这些观点有很多都值得商讨,这里单独说三个问题:

  • 审美的提高与创作者的文化水平是什么关系,文化水平又与学历是什么关系?创作者文化修养确实会体现在其作品的审美水平上,但今天的文化修养和学历却关系不大。高等教育可以提供的是一个机会和环境,却不是「文化」本身。没有人能在大学的课程里「学到」文化,如果不是有心自己修炼,上不上大学其实无甚关系。并不会因为突然有很多大学生进入相声行业,相声的审美就突然变好了。正如一些说脱口秀的大学生,也一样没有什么审美。

  • 如果不仅台上的演员是「时弊」,连观众也是「时弊」了,创作者该怎么办呢?阎说到了饭圈文化对创作的不良影响,可在更大的范围里,今天的观众的口味不也正影响者大众文化走向粗俗么?一方面是官方体系对「伟光正」的宣传,一方面是民间市场对「辛酸辣」的偏爱,这就是创作者面对的环境。而创作的困难之处就在于,我们如何用「不得民心」的东西赢得「民心」。
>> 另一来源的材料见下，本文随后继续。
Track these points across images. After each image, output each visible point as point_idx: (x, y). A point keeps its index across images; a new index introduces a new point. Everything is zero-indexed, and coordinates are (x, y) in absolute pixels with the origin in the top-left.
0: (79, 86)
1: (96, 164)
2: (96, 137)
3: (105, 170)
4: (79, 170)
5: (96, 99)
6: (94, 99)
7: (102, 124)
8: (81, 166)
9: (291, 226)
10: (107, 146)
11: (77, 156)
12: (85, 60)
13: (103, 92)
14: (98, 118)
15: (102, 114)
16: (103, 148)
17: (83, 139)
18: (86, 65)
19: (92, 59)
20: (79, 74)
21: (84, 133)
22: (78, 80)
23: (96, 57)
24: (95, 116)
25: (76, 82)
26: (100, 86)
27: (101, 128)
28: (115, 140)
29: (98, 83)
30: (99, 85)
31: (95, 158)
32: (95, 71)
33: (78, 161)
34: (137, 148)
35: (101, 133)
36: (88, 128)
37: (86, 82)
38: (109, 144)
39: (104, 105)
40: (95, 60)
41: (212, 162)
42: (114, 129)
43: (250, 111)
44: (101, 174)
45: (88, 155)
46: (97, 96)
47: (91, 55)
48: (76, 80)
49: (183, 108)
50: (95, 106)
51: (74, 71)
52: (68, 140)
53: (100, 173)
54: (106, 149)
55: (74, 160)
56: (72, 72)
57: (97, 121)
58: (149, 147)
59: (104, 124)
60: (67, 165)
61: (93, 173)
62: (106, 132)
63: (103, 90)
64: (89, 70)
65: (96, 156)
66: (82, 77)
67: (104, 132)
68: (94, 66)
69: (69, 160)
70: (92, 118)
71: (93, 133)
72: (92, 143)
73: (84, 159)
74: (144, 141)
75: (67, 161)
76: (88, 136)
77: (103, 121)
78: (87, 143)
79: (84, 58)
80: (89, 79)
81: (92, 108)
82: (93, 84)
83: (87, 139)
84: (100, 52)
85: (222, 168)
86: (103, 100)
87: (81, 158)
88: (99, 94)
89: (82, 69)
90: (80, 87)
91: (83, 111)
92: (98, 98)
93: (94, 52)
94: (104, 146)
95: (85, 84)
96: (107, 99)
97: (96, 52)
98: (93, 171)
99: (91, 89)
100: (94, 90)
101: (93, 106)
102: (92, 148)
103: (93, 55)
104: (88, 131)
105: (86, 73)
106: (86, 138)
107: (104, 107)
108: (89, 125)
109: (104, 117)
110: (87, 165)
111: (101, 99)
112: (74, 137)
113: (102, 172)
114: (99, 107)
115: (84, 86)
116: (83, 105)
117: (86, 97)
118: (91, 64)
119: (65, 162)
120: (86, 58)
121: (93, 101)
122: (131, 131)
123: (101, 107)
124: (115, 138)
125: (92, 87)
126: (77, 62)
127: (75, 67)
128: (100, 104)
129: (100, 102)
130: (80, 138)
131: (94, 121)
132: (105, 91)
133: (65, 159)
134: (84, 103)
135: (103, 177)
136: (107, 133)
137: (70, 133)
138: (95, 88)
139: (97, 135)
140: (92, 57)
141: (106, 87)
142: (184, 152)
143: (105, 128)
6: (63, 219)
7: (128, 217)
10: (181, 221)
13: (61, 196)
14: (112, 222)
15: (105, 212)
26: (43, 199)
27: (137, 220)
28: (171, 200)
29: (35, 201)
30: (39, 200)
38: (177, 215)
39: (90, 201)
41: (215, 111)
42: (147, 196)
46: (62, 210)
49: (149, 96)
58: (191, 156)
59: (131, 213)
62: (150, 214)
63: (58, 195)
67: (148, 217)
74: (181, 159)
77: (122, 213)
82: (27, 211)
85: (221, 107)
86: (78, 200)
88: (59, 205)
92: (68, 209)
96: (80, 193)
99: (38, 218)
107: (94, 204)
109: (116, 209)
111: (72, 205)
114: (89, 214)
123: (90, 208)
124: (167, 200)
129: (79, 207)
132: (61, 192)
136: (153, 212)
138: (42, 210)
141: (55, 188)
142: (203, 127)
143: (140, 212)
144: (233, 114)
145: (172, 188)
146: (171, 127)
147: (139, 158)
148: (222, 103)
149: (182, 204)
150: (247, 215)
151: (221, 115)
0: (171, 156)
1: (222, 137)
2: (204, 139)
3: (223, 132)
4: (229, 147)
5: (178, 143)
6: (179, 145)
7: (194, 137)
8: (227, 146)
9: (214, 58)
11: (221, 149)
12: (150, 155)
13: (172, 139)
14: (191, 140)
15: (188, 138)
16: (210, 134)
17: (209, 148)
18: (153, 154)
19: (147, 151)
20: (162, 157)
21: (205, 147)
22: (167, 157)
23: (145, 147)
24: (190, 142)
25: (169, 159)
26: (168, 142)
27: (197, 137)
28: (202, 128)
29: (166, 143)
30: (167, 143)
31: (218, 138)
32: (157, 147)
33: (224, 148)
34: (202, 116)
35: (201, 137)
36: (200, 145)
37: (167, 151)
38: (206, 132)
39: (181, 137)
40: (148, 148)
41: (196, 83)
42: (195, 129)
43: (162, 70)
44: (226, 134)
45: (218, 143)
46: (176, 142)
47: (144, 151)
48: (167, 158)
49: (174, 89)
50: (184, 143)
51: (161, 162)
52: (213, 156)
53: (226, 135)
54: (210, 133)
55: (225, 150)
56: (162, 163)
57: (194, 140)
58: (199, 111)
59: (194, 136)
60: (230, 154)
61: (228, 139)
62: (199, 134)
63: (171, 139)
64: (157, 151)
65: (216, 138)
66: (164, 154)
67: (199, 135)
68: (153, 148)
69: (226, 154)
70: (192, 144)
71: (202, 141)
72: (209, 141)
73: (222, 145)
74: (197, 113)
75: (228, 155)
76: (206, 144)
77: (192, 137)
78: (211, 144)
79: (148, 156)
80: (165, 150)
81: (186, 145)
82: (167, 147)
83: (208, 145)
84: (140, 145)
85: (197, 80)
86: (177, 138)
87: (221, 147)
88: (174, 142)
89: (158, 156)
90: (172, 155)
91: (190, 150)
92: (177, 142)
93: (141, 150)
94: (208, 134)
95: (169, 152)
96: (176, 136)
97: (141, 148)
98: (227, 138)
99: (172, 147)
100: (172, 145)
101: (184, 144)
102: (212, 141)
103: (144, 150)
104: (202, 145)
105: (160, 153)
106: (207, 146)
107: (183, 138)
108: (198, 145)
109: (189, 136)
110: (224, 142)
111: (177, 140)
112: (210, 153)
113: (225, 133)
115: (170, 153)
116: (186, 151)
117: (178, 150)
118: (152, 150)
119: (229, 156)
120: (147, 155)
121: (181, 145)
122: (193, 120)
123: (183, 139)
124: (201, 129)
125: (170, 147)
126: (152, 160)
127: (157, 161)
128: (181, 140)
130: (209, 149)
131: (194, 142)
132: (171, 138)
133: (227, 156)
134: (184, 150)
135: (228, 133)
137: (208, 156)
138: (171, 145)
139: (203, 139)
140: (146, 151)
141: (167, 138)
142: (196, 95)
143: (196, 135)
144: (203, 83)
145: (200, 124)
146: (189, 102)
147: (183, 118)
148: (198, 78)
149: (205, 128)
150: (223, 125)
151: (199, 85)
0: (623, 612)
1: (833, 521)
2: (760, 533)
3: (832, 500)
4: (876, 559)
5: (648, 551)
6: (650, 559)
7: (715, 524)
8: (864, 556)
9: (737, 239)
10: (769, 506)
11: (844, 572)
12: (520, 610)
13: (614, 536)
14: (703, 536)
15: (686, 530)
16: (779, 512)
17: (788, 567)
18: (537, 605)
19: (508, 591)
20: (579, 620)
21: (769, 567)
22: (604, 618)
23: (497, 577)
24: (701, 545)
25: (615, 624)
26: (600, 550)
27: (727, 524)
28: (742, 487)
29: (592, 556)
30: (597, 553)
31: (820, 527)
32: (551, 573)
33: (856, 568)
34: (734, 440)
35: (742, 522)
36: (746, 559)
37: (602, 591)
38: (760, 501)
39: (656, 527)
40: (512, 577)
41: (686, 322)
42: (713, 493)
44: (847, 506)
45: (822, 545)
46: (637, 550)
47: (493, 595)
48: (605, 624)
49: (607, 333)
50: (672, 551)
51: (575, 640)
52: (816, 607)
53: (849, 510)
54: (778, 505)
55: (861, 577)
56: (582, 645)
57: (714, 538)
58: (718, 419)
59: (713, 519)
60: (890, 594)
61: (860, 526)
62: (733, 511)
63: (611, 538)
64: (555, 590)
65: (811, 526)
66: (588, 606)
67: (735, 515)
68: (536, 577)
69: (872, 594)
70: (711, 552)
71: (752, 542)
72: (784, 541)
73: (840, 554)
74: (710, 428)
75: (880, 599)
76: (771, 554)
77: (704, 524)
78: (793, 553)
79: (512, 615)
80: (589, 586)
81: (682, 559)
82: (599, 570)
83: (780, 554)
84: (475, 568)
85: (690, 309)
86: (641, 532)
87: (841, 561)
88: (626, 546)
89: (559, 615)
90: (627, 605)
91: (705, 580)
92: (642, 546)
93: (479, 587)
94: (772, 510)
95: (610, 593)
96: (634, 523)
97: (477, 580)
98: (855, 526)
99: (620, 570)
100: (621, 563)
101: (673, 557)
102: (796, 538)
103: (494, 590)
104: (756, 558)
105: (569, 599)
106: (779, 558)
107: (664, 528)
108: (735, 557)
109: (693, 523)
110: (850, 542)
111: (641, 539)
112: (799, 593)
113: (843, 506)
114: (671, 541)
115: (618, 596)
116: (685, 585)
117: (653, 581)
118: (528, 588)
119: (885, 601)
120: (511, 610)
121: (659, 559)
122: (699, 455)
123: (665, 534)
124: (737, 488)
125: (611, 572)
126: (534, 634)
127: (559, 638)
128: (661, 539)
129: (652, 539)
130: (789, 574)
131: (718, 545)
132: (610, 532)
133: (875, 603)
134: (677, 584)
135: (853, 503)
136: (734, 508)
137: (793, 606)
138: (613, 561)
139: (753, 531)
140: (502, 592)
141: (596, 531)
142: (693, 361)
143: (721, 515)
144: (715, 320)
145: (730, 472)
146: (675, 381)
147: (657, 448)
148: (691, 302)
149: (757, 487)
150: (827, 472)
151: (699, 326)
  • 相声是对中国语言逻辑的梳理和总结,也是中国脱口秀应该寻找「技术支持」的地方。这是我认为最有意思的一个点,也暗合了艺术圈对欧洲中心论的反思。比如,我们在剧场里就曾经讨论过的铃木忠志的工作。他对我们最大的启发,就是强调了日本人与欧洲人在身体上的不同,并以此为起点,重新在日本传统歌舞中寻找日本人的身体。那么相声是不是也是一个可供我们寻找自己语言特色的资源呢?我也好奇,在如此讲究师承的相声行业,这些总结是否被公开过。不知道侯宝林等人撰写的《相声溯源》以及刘英男编的《中国传统相声大全》里面会不会有相关的内容,等晚些时候找来看看,再做补充。